# Calculate the mass of CO needed to react completely with 50.Og of Fe2 03?

Apr 6, 2018

$\approx 26.31$ grams

#### Explanation:

We must first create a balanced equation. Carbon monoxide is commonly used in industry to liberate iron from its oxides (which are often found in rock).

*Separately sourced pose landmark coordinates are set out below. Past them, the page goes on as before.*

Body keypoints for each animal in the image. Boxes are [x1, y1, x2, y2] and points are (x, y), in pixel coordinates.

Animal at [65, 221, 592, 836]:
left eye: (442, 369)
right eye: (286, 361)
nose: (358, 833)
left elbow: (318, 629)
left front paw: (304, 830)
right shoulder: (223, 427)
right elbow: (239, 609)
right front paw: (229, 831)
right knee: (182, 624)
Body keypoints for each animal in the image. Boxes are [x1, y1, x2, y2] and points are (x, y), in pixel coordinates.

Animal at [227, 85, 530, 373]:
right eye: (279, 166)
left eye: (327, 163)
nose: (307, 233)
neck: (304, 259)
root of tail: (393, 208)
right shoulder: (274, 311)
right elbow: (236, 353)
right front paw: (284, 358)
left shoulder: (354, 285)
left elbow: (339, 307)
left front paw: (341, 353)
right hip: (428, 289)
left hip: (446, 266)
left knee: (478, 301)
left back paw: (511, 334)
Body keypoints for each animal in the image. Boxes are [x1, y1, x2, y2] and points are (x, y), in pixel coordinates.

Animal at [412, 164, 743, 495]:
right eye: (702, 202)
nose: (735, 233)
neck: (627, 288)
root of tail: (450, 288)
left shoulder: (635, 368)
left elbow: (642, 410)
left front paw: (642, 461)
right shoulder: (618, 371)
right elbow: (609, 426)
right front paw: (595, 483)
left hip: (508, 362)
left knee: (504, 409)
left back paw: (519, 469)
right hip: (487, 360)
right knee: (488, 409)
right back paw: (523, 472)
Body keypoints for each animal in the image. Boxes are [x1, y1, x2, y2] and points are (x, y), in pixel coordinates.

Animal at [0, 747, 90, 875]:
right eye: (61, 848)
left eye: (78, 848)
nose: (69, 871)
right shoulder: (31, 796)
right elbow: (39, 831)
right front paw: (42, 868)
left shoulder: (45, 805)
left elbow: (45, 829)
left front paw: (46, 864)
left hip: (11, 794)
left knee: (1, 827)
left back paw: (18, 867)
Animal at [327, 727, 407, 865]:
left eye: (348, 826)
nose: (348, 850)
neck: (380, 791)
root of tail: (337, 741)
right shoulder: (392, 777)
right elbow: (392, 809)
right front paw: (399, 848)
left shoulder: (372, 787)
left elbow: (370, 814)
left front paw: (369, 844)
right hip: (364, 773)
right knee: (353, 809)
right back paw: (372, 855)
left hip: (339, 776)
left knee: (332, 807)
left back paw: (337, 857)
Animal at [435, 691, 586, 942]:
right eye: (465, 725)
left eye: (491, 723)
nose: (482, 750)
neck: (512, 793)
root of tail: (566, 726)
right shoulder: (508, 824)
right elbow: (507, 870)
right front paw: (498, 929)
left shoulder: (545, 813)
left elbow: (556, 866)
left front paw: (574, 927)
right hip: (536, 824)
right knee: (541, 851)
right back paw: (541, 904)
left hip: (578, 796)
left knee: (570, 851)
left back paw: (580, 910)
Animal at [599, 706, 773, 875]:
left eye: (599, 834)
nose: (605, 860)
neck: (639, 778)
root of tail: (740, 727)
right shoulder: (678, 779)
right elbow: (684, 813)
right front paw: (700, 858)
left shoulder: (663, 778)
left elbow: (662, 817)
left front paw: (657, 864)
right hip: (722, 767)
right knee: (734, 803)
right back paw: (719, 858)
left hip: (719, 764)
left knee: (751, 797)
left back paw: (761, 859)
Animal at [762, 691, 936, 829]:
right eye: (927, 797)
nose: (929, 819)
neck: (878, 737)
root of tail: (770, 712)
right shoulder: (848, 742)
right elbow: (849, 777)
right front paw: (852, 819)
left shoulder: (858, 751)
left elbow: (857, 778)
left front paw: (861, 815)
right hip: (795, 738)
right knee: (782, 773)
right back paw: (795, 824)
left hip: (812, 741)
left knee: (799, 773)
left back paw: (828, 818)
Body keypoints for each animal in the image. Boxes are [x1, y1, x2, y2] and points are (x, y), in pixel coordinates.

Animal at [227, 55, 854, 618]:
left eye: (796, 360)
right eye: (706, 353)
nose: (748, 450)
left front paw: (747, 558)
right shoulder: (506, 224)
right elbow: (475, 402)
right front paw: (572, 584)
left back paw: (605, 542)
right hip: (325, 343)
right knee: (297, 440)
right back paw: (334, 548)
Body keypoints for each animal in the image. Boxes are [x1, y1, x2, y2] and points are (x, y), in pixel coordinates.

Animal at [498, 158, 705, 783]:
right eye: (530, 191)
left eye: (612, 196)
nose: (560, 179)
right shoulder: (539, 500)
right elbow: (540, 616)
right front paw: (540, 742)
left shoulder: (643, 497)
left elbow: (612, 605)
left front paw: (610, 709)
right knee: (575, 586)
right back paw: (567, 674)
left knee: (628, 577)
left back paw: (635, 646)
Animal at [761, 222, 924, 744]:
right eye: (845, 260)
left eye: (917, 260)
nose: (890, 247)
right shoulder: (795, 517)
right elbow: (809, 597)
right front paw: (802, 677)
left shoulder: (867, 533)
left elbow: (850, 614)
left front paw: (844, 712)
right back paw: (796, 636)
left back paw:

This produced Carbon dioxide and solid iron.

$F {e}_{2} {O}_{3} \left(s\right) + 3 C O \left(g\right) \to 2 F e \left(s\right) + 3 C {O}_{2} \left(g\right)$

As $C O$ is used to liberate iron from Iron (III) Oxide.

Now we must find how many moles 50.0 g of Iron (III) oxide corresponds to:

$M$(iron (III) oxide)=$159.69 g m o {l}^{-} 1$
$m = 50.0$
$n$=?

Using the equation:

$n = \frac{m}{M}$

$n = \frac{50.0}{159.69}$

$n \approx 0.3131$

Now from the molar ratios we can see that we require 3 moles of $C O$ for every 1 mole of Iron (III) oxide.

$n \left(C O\right) = 3 \times 0.3131 = 0.9393$

Then using the same equation we can find the mass of $C O$ required:

$n = \frac{m}{M}$
$M \left(C O\right) = 28.01 g m o {l}^{-} 1$

$0.9393 = \frac{m}{28.01}$

$m \approx 26.31 g$ of $C O$ is needed.